TASK INSTRUCTIONS:
1) Replace "characteristic" with "characteristic of the ring" in the part of the method documentation that opens with the words containing "- (BOOL)notZero" and closes with "equal to two.", and write that part out in full.
2) Write the next part of the method documentation, starting after its last line.

SOURCE:
^^^^^^^^^^^^^^^^
Should return YES if the object is an element of an additive monoid ie., an additive semigroup with a unique zero element : if an object returns YES to this method, and if isZero returns YES, then it is the zero object for all objects of the same class. However, not every element in the set necessarily has an additive inverse : for example, the set of positive integers contains elements with no additive inverse. There is no default implementation for this method.

inAdditiveGroup

- (BOOL)inAdditiveGroup

Should return YES if the object is an element of an additive group ie., an additive monoid with an additive inverse for each element. There is no default implementation for this method.

isZero

- (BOOL)isZero

Returns YES if the object is equal to zero. There is no default implementation for this method.

If the object is an element of an additive monoid, the method should test whether the object is the unique zero element. Otherwise, isZero should return YES if the object is the zero element for itself. Matrices of variable dimension, for example, have zero elements of different dimension.

notZero

- (BOOL)notZero

Whether isZero returns NO.

isOpposite:

- (BOOL)isOpposite:b

Should return YES if the objects are additive inverses. Zero is the only object that is its own additive inverse, unless the characteristic is equal to two.

notOpposite:

- (BOOL)notOpposite:b

Whether isOpposite returns NO.

zero

-zero

Returns a new reference to the zero element.
^^^^^^^^^^^^^^^^
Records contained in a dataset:
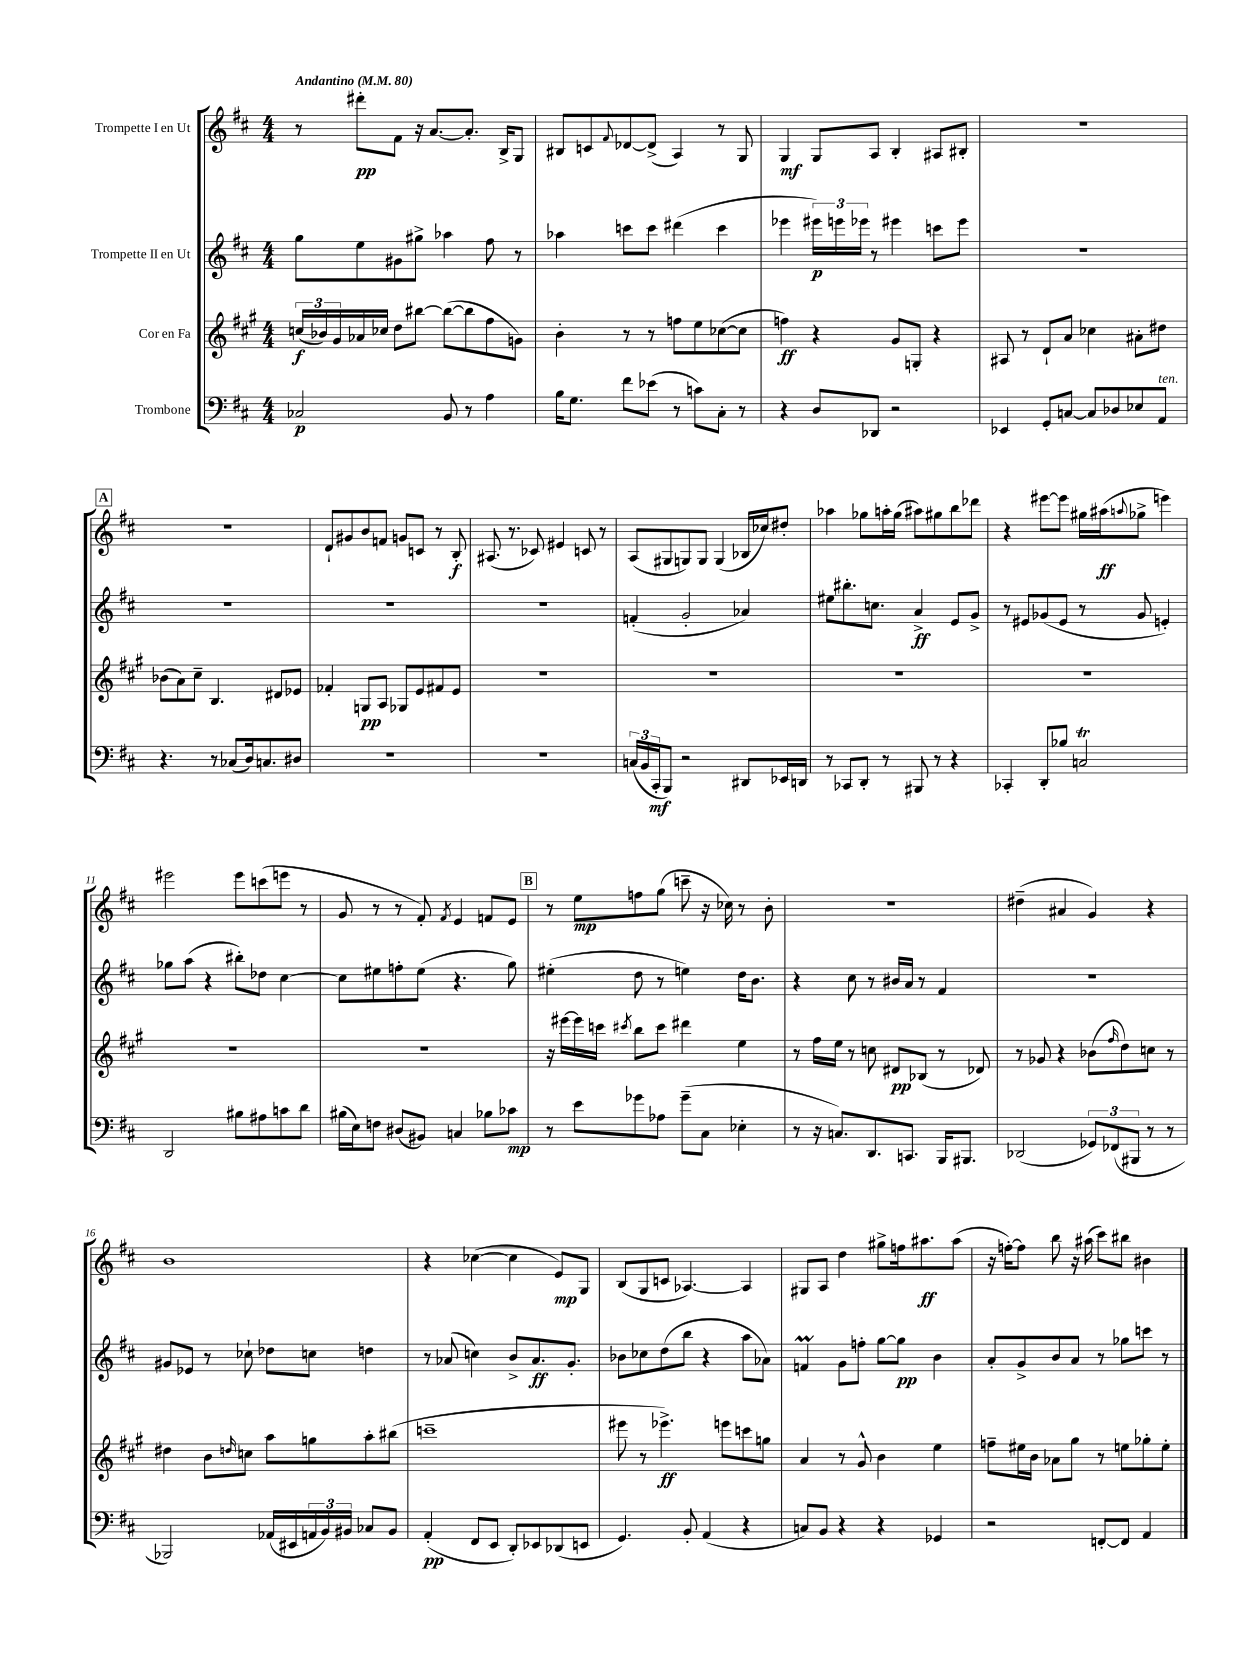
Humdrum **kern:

**kern	**kern	**kern	**kern
*staff4	*staff3	*staff2	*staff1
*clefF4	*clefG2	*clefG2	*clefG2
*k[f#c#]	*k[f#c#g#]	*k[f#c#]	*k[f#c#]
*M4/4	*M4/4	*M4/4	*M4/4
*MM80	*MM80	*MM80	*MM80
2C-	(24cc	8gg	8r
.	24b-)	.	.
.	24g#	.	.
.	16a-	8ee	8ddd#'
.	16cc-	.	.
.	8dd	8g#	8f#
.	[8bb#	8gg#^	16r
.	.	.	[8.a
8BB	(8bb#_	4aa-	.
8r	8bb#]	.	8.a']
4A	8ff#	8ff#	.
.	.	.	16B^
.	8g)	8r	8G
=	=	=	=
16B	4b'	4aa-	8B#
8.G	.	.	.
.	.	.	8c
.	.	.	8qqf#
8f#	8r	8ccc	[8d-
(8e-	8r	8ccc	(8d-^]
8r	8ff	(4ddd#	4A)
8c)	8ee	.	.
8C#'	([8cc-	4ccc	8r
8r	8cc-]	.	8G
=	=	=	=
4r	4ff)	4eee-	4G
8D	4r	24eee#)	8G
.	.	24eee	.
.	.	24eee-	.
8DD-	.	8r	8A
2r	8g#	4eee#	4B'
.	8G'	.	.
.	4r	8ccc	8A#
.	.	8eee#	8B#'
=	=	=	=
4EE-	8A#	1r	1r
.	8r	.	.
8GG'	8d`	.	.
[8C	8a	.	.
8C]	4cc-	.	.
8D-	.	.	.
8E-	8a#'	.	.
8AA	8dd#	.	.
=	=	=	=
4.r	(8b-	1r	1r
.	8a)	.	.
.	8cc#~	.	.
8r	4.B	.	.
(8C-	.	.	.
16D)	.	.	.
8.C	.	.	.
.	8d#	.	.
8D#	8e-	.	.
=	=	=	=
1r	4f-'	1r	8d`
.	.	.	8g#
.	8G	.	8b
.	8A	.	8f
.	8G-	.	8g
.	8e	.	8c
.	8f#	.	8r
.	8e	.	8B'
=	=	=	=
1r	1r	1r	(8.A#
.	.	.	8.r
.	.	.	8c-)
.	.	.	4e#
.	.	.	8c
.	.	.	8r
=	=	=	=
(24C	1r	(4f'	(8A
24BB	.	.	.
24CC#'	.	.	.
8BBB)	.	.	8G#
2r	.	2g'	8G)
.	.	.	8G
.	.	.	(4G
8DD#	.	4a-)	16B-
.	.	.	16cc-)
16EE-	.	.	8dd#'
16DD	.	.	.
=	=	=	=
8r	1r	8ee#	4aa-
8CC-	.	8.bb#'	.
8DD'	.	.	8gg-
.	.	8.cc	.
8r	.	.	16aa'
.	.	.	(16gg-
8BBB#	.	4a^	8aa#)
8r	.	.	8gg#
4r	.	8e	8bb
.	.	8g^	8ddd-
=	=	=	=
4CC-'	1r	8r	4r
.	.	8e#	.
8DD'	.	(8g-	[8eee#
8B-	.	8e#	8eee#]
2C	.	8r	16gg#
.	.	.	(16aa#
.	.	.	8qqaa
.	.	8g-	8gg-^
.	.	4e')	4eee)
=	=	=	=
2DD	1r	8gg-	2eee#
.	.	(8aa	.
.	.	4r	.
8B#	.	8bb#')	8eee#
8A#	.	8dd-	(8ccc
8c	.	[4cc#	8eee
8d	.	.	8r
=	=	=	=
(16B#	1r	8cc#]	8g
16E)	.	.	.
8F	.	8ee#	8r
(8D#	.	8ff'	8r
8BB#)	.	(8ee#	8f#')
.	.	.	8qf#
4C	.	4.r	4e
8B-	.	.	8f
8c-	.	8gg)	8e
=	=	=	=
8r	16r	(4ee#'	8r
.	[16eee#	.	.
8e	16eee#]	.	8ee
.	16ccc	.	.
.	8qccc#	.	.
8g-	8bb	8dd	8ff
8A-	8ccc#	8r	(8gg
(8g-~	4ddd#	4ee)	8ccc~
8C#	.	.	16r
.	.	.	16cc-)
4E-'	4ee	16dd	8r
.	.	8.b	.
.	.	.	8b'
=	=	=	=
8r	8r	4r	1r
16r	16ff#	.	.
8.C)	16ee	.	.
.	8r	8cc#	.
8.DD	8cc	8r	.
.	8d#	16b#	.
8.CC	.	16a	.
.	(8B-	8r	.
16BBB	8r	4f#	.
8.BBB#	.	.	.
.	8d-)	.	.
=	=	=	=
(2DD-	8r	1r	(4dd#~
.	8g-	.	.
.	4r	.	4a#
12GG-)	(8b-	.	4g)
(12FF-	.	.	.
.	16qqff#	.	.
.	8dd)	.	.
12BBB#	.	.	.
8r	8cc	.	4r
8r	8r	.	.
=	=	=	=
2BBB-)	4dd#	8g#	1b
.	.	8e-	.
.	8b	8r	.
.	16qqdd	.	.
.	8cc	8cc-`	.
(16AA-	8aa	8dd-	.
16EE#	.	.	.
24AA	8gg	8cc	.
24BB)	.	.	.
24BB#	.	.	.
8C-	8aa'	4dd	.
8BB#	(8bb#	.	.
=	=	=	=
(4AA'	1ccc~	8r	4r
.	.	(8a-	.
8FF#	.	4cc)	([4cc-
8EE	.	.	.
8DD')	.	8b^	4cc-]
8EE-	.	8.a-	.
(8DD-	.	.	8e)
.	.	8.g'	.
8EE	.	.	8G
=	=	=	=
4.GG)	8eee#	8b-	(8B
.	8r	8cc-	8G
.	4.eee-^)	(8dd	8c
8BB'	.	8bb	[4.A-)
(4AA	.	4r	.
.	8eee	.	.
4r	8ccc	8aa	4A-]
.	8gg	8a-)	.
=	=	=	=
8C)	4a	4f	8G#
8BB	.	.	8A
4r	8r	8g	4dd
.	8g#^^	8ff'	.
4r	4b	[8gg	8gg#^
.	.	8gg]	16ff
.	.	.	8.aa#
4GG-	4ee	4b	.
.	.	.	(8aa#
=	=	=	=
2r	8ff~	8a'	16r
.	.	.	[16ff')
.	16ee#	8g^	8ff]
.	16b	.	.
.	8a-	8b	8bb
.	8gg#	8a	16r
.	.	.	(16aa#
[8FF'	8r	8r	8ccc#)
8FF]	8ee	8gg-	8bb#
4AA	8gg-'	8ccc	4b#
.	8ee'	8r	.
==	==	==	==
*-	*-	*-	*-
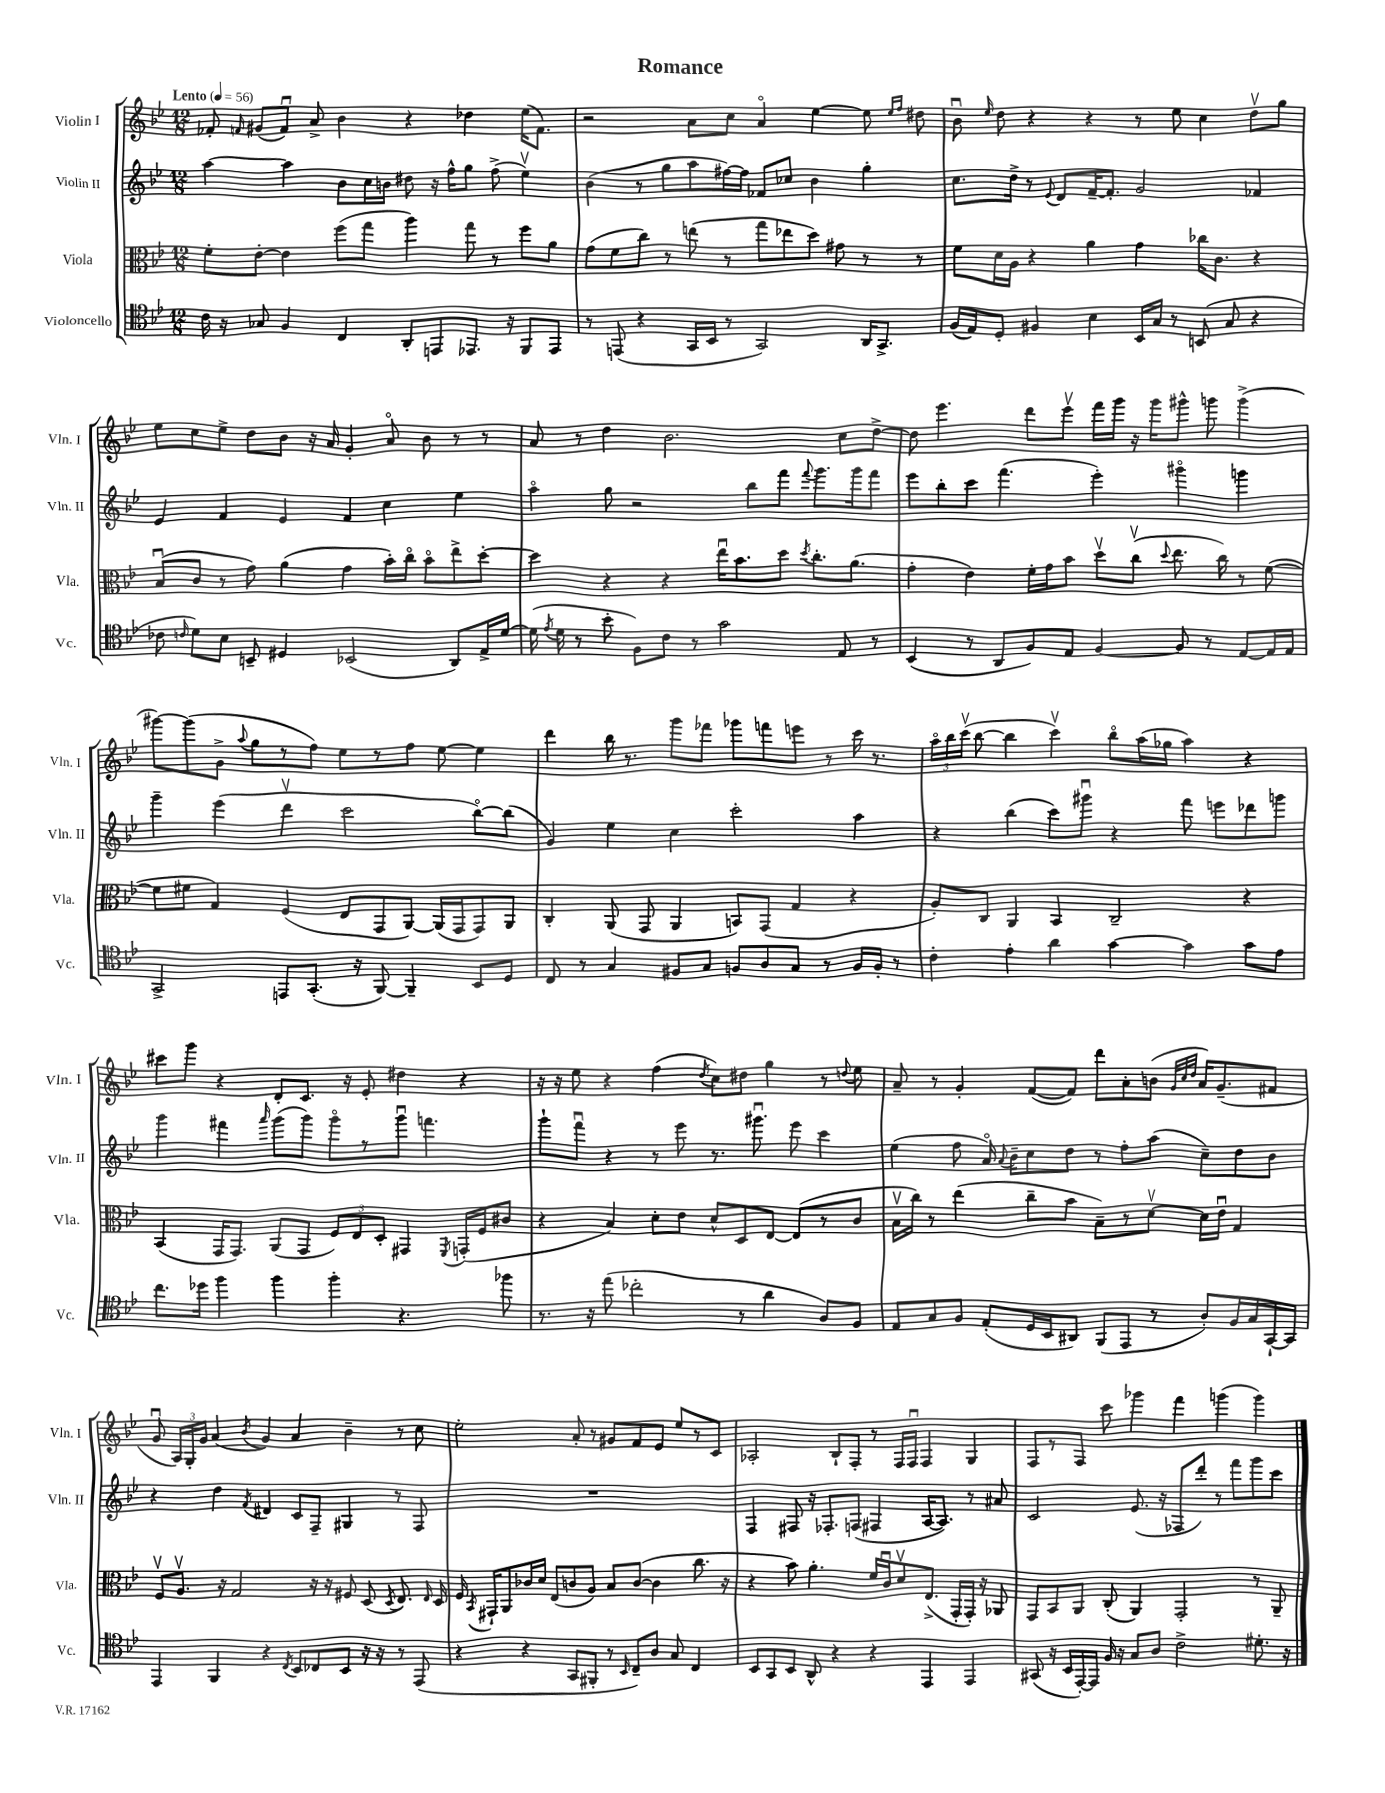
^^^^^^^^^^^^^^^^
WRITTEN RESPONSES:
1)
- (BOOL)notZero

Whether isZero returns NO.

isOpposite:

- (BOOL)isOpposite:b

Should return YES if the objects are additive inverses. Zero is the only object that is its own additive inverse, unless the characteristic of the ring is equal to two.

2)
If the object is an element of an additive monoid, the zero element is unique. Otherwise, zero should return an element c such that self + c = 0. Matrices of variable dimension, for example, have zero elements of different dimension.

There is no default implementation for this method.

negate

-negate

Returns the opposite of the object (a new object). There is no default implementation.

add:

-add:b

Returns the sum self + b. If the object is pointer equal to the argument, this method should be equivalent to double. Adding zero returns a new object that is equal to the non-zero object.

subtract:

-subtract:b

Returns a new object, equal to self - b. If the object is pointer equal to the argument, this method is equivalent to zero.

increment

-increment

Adds one to the object. Returns a new object.

decrement

-decrement

Subtracts one from the object. Returns a new object.

multiplyIntValue:

-multiplyIntValue:(int)b

Returns a new object equal to the product self b. The default implementation creates an object through -intValue: and then invokes multiply:.

See also: zero, double, quadruple

double

-double

Multiplies the object by two. Returns a new object. There is no default implementation for this method.

quadruple

-quadruple

Multiplies the object by four. Returns a new object.

There is no default implementation for this method.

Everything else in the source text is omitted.